[Study material Boundary: Start]

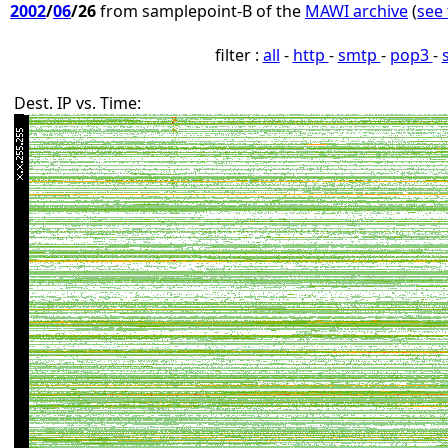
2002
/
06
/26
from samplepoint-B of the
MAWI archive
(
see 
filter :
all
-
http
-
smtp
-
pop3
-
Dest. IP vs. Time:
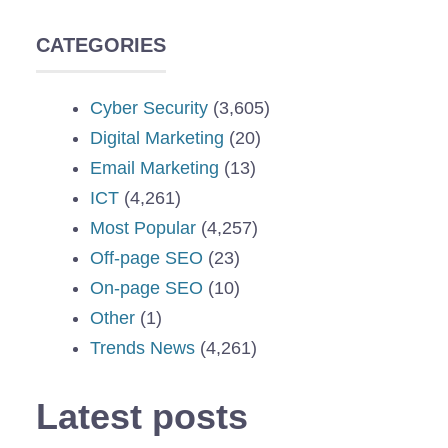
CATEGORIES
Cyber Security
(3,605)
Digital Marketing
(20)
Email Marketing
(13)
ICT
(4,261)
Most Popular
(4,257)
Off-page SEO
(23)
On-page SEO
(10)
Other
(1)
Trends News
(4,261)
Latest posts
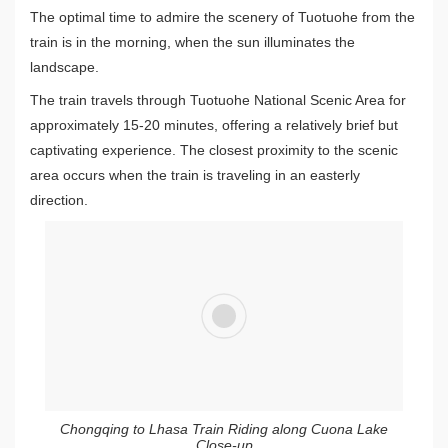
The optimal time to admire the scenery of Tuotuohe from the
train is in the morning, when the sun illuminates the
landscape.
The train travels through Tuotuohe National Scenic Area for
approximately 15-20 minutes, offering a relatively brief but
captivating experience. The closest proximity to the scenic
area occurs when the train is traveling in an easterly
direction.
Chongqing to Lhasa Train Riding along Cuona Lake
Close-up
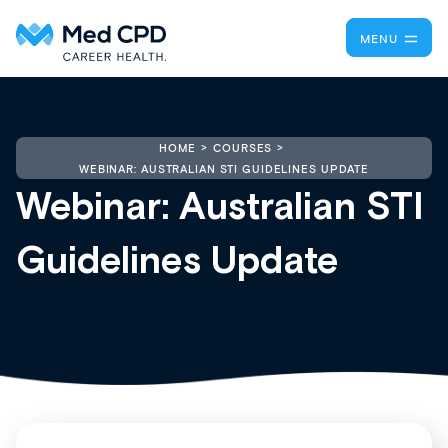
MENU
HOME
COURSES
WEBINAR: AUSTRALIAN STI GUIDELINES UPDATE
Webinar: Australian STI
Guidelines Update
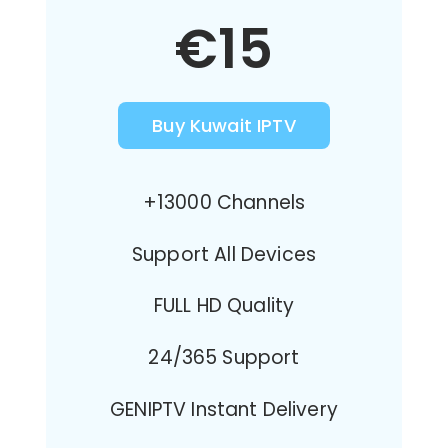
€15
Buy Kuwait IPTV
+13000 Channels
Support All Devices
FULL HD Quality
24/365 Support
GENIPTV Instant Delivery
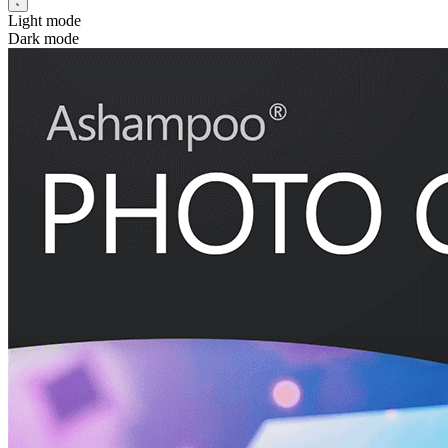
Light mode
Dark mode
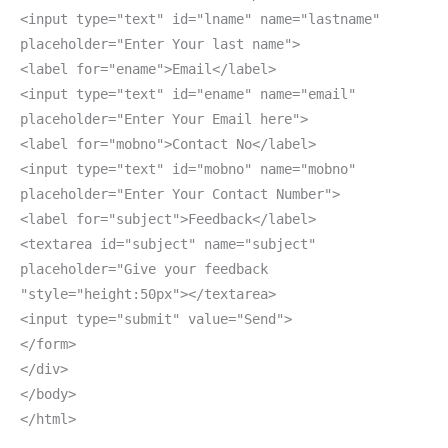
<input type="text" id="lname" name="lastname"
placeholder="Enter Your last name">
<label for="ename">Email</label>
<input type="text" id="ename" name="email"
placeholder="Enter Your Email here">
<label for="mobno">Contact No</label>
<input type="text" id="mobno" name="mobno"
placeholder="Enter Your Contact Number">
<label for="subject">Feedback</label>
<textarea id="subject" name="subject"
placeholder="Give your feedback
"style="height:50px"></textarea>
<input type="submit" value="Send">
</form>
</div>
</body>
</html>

[Study material Boundary: End]

▶ _Description of the task_
Write out the lines of the entries above exactly, beginning with the first and ending with the line that contains "Chongqing to Lhasa". No picture goes in.

▶ _Answer to this task_
2002
/
06
/26
from samplepoint-B of the
MAWI archive
(
see 
filter :
all
-
http
-
smtp
-
pop3
-
Dest. IP vs. Time:
CATEGORIES
Cyber Security
(3,605)
Digital Marketing
(20)
Email Marketing
(13)
ICT
(4,261)
Most Popular
(4,257)
Off-page SEO
(23)
On-page SEO
(10)
Other
(1)
Trends News
(4,261)
Latest posts
The optimal time to admire the scenery of Tuotuohe from the
train is in the morning, when the sun illuminates the
landscape.
The train travels through Tuotuohe National Scenic Area for
approximately 15-20 minutes, offering a relatively brief but
captivating experience. The closest proximity to the scenic
area occurs when the train is traveling in an easterly
direction.
Chongqing to Lhasa Train Riding along Cuona Lake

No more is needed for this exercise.